PROVIDED INFORMATION Start Marker
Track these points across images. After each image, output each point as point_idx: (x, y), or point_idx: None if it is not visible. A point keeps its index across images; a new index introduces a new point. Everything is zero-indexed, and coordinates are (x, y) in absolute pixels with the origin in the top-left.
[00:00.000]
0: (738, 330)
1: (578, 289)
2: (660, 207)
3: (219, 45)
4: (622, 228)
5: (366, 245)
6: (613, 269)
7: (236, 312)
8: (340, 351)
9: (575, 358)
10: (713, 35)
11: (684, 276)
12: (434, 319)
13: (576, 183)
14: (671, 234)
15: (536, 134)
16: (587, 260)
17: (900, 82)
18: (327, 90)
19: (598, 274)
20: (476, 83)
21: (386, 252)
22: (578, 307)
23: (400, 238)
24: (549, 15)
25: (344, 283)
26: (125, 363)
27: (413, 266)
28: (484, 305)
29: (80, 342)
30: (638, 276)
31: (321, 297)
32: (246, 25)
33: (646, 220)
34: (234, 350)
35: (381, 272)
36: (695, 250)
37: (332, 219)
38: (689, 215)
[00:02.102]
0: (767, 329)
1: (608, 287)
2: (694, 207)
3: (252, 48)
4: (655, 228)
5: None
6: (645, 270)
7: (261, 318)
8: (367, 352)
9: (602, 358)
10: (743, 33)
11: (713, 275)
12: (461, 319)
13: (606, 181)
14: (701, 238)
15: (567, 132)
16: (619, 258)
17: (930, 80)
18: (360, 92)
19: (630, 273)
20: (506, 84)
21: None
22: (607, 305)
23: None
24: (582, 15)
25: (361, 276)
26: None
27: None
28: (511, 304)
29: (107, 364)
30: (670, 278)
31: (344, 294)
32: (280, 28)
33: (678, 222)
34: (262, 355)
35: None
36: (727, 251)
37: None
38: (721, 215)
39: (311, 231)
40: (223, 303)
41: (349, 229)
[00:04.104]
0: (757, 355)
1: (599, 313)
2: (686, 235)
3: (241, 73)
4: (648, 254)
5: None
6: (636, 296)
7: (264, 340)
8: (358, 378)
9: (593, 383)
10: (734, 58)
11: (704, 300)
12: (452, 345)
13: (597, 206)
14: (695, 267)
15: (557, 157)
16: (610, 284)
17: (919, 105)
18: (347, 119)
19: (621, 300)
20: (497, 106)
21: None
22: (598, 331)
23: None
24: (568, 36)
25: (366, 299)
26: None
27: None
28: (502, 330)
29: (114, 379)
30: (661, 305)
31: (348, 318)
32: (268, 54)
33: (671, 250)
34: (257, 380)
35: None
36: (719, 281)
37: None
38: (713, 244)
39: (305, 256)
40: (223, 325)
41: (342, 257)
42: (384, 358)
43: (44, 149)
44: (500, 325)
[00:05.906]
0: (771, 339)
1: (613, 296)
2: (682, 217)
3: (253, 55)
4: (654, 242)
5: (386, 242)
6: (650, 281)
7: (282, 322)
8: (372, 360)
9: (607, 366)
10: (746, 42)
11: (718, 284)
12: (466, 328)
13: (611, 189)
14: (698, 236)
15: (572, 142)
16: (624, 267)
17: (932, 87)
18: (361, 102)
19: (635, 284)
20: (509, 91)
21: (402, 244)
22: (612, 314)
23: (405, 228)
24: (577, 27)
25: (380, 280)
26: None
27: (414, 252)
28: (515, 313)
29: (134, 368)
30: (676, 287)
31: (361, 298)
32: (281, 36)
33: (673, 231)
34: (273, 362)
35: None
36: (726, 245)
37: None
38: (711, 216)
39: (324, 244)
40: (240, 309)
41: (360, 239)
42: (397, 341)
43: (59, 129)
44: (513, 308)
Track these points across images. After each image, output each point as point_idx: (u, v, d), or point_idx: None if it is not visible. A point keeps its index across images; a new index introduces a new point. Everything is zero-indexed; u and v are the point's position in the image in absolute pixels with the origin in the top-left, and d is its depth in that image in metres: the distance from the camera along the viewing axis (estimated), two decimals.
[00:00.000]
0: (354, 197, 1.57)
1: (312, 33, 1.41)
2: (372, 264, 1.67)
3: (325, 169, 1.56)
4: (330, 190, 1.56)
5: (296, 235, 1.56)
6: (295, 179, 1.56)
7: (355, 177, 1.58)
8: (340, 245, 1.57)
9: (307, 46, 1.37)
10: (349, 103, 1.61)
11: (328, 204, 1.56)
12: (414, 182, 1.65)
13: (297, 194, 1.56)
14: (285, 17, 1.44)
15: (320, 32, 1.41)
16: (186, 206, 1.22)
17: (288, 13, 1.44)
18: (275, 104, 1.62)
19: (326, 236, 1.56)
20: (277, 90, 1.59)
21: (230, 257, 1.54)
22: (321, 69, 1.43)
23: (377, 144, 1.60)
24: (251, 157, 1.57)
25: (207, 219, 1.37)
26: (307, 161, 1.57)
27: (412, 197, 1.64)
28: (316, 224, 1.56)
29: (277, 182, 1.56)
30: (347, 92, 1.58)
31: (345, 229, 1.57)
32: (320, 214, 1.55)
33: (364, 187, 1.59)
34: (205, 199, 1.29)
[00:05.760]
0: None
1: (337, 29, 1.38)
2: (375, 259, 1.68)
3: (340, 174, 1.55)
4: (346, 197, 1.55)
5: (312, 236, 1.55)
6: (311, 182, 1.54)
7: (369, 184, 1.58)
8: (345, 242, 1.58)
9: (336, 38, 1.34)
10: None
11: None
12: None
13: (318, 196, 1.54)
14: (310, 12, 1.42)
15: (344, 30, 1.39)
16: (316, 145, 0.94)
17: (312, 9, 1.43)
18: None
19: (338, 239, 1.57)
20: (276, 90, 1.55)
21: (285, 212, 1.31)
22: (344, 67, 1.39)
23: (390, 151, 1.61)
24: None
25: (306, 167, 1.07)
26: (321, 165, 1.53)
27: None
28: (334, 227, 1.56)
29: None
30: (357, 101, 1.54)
PROVIDED INFORMATION End Marker
• **EXERCISE INSTRUCTIONS**
Look for the string "images" in the records, and copy every line where it is found.

• **SOLVED PROBLEM**
Track these points across images. After each image, output each point as point_idx: (x, y), or point_idx: None if it is not visible. A point keeps its index across images; a new index introduces a new point. Everything is zero-indexed, and coordinates are (x, y) in absolute pixels with the origin in the top-left.
Track these points across images. After each image, output each point as point_idx: (u, v, d), or point_idx: None if it is not visible. A point keeps its index across images; a new index introduces a new point. Everything is zero-indexed; u and v are the point's position in the image in absolute pixels with the origin in the top-left, and d is its depth in that image in metres: the distance from the camera along the viewing axis (estimated), two decimals.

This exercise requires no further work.